Casino initiative creates uncertain revenue forecast
The city of Hot Springs said it has not projected how the casino gaming amendment voters approved Tuesday night will affect general fund revenues.
Oaklawn Racing and Gaming will be granted one of four casino gaming licenses under the amendment to the state Constitution. The city and Garland County will receive a percentage of the tax applied to net casino gaming receipts, according to the ballot title voters approved. They currently receive a percentage of net wagering revenues, which are defined as wagers less winnings.
The Arkansas Department of Finance and Administration said under Oaklawn’s current games-of-skill license, the city and county receive 1.5 and 0.5 percent, respectively, of net wagering revenues. The state receives
18 percent, a cut DFA said generated
$64.3 million during the fiscal year that ended June 30.
The city finance department said Wednesday the general fund has received $1,652,921 from the games-ofskill tax since the first of the year. The
5-percent increase the finance department projects for next year raises the city’s expected share to $2,264,500. The city said it has not formally projected revenues for the tax and distribution formula stipulated in the amendment.
Garland County’s 2018 budget projected $525,000 in revenue from the county’s percentage of Oaklawn’s net gaming receipts.
According to the ballot title approved Tuesday night, the city and county will receive a percentage of the tax levied on Oaklawn’s net casino gaming receipts. The amendment applies a 13-percent tax to the first $150 million of net gaming receipts during the fiscal year, with the city receiving 19.5 percent of the tax and the county getting 8 percent. The levy increases to 20 percent on receipts of more than $150 million.

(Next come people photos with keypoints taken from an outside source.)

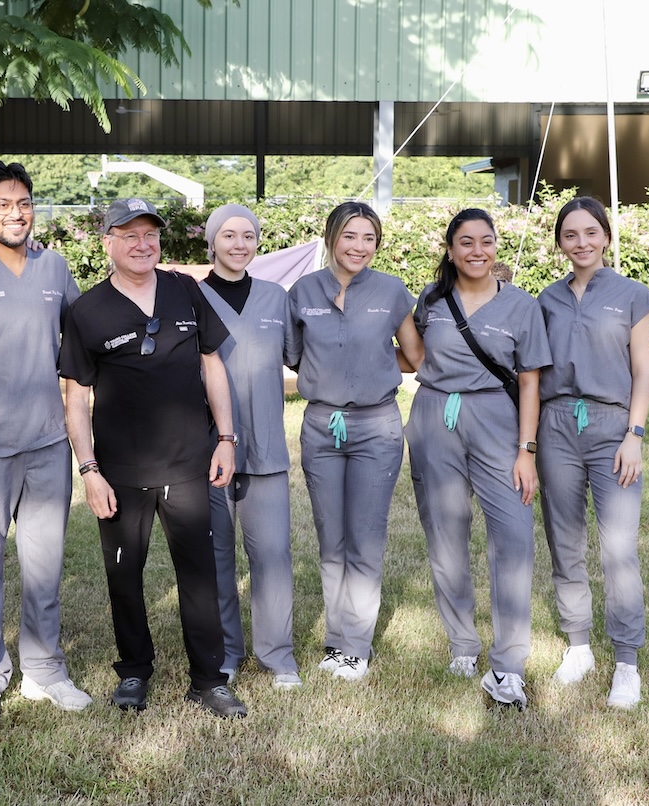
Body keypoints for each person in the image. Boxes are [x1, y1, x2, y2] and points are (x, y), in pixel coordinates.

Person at [59, 198, 247, 718]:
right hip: (121, 473)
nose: (142, 245)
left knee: (200, 574)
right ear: (108, 244)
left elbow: (212, 365)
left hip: (190, 464)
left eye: (150, 235)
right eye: (129, 235)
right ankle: (135, 671)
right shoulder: (87, 311)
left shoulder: (185, 291)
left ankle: (208, 679)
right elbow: (75, 399)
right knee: (125, 574)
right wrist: (89, 471)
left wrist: (226, 439)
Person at [0, 162, 89, 721]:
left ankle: (44, 668)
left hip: (48, 442)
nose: (16, 212)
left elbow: (87, 329)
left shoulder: (53, 266)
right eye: (3, 204)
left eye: (25, 202)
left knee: (44, 563)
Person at [404, 208, 550, 710]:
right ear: (450, 250)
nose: (477, 251)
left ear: (495, 247)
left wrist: (526, 450)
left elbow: (530, 379)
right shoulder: (432, 298)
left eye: (486, 241)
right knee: (445, 533)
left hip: (497, 421)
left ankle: (508, 664)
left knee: (513, 536)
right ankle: (463, 645)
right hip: (433, 418)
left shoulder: (521, 306)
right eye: (465, 242)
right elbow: (413, 355)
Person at [287, 201, 423, 682]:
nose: (359, 247)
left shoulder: (390, 292)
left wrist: (370, 367)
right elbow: (294, 356)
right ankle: (334, 639)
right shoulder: (303, 292)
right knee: (331, 538)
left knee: (365, 538)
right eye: (350, 236)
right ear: (331, 238)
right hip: (322, 427)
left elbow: (414, 356)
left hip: (376, 427)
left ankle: (355, 647)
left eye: (369, 238)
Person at [536, 197, 649, 710]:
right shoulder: (546, 298)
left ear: (606, 236)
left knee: (618, 549)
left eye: (590, 232)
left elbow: (644, 375)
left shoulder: (633, 296)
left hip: (612, 427)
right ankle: (579, 646)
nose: (581, 242)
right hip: (556, 426)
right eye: (570, 234)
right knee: (565, 542)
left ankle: (626, 662)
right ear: (561, 242)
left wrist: (635, 434)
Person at [198, 204, 300, 690]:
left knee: (273, 556)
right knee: (216, 557)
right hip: (210, 454)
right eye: (229, 235)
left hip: (267, 453)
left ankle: (278, 656)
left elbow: (301, 359)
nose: (239, 244)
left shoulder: (276, 298)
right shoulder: (191, 299)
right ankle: (224, 653)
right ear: (212, 241)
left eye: (249, 236)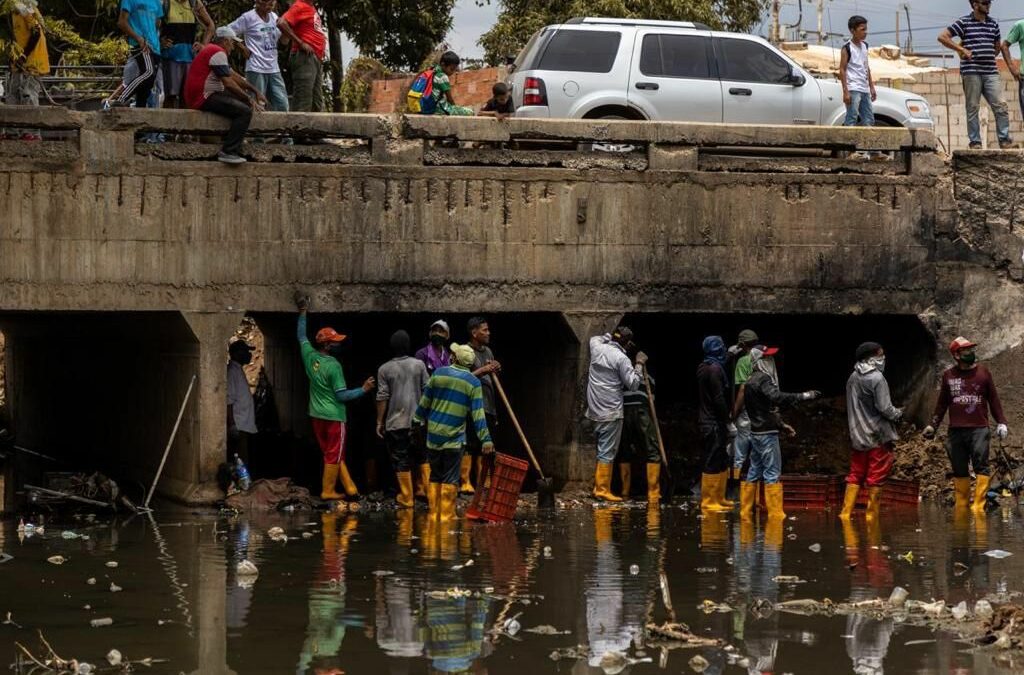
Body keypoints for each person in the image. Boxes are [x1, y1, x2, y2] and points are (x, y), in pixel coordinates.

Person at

The state general fund will get 55 percent of the tax, and the Arkansas
Racing Commission Purse and Awards Fund will get 17.5 percent of the tax receipts generated by all four casino licensees. The Racing Commission will license Oaklawn and Southland Racing Corp. in West Memphis automatically. Applications will have to be submitted for licenses the amendment reserves for Pope and Jefferson counties.
The Driving Arkansas Forward ballot question committee that organized the casino initiative was supported by the Downstream Development Authority of the Quapaw Tribe and Cherokee Nation Businesses LLC, according to financial reports the committee filed with the Arkansas Ethics Commission.
The Quapaw Tribe of Oklahoma owns and operates the Downstream Casino Resort in Quapaw, Okla., and Cherokee Nation Businesses own Hard Rock Hotel and Casino Tulsa. Financial reports show they contributed almost $5.9 million of the $6.9 million spent on the casino advocacy campaign through Oct. 27.
City voters narrowly approved games of skill at Oaklawn in a 2005 special election enabled by the Legislature’s passage of a local ballot option for games of skill at horse racing and greyhound racing parks. The license, according to the 2005 statute that authorized the local election, allows Oaklawn to offer games “played through any electronic device or machine that afford an opportunity for the exercise of skill or judgment where the outcome is not completely controlled by chance alone.”
The amendment defines casino gaming more broadly than the games of skill language.
DFA said it expects Oaklawn and Southland to be licensed by July 1. The tax and distribution formula stipulated in the amendment will take effect at that time, DFA said.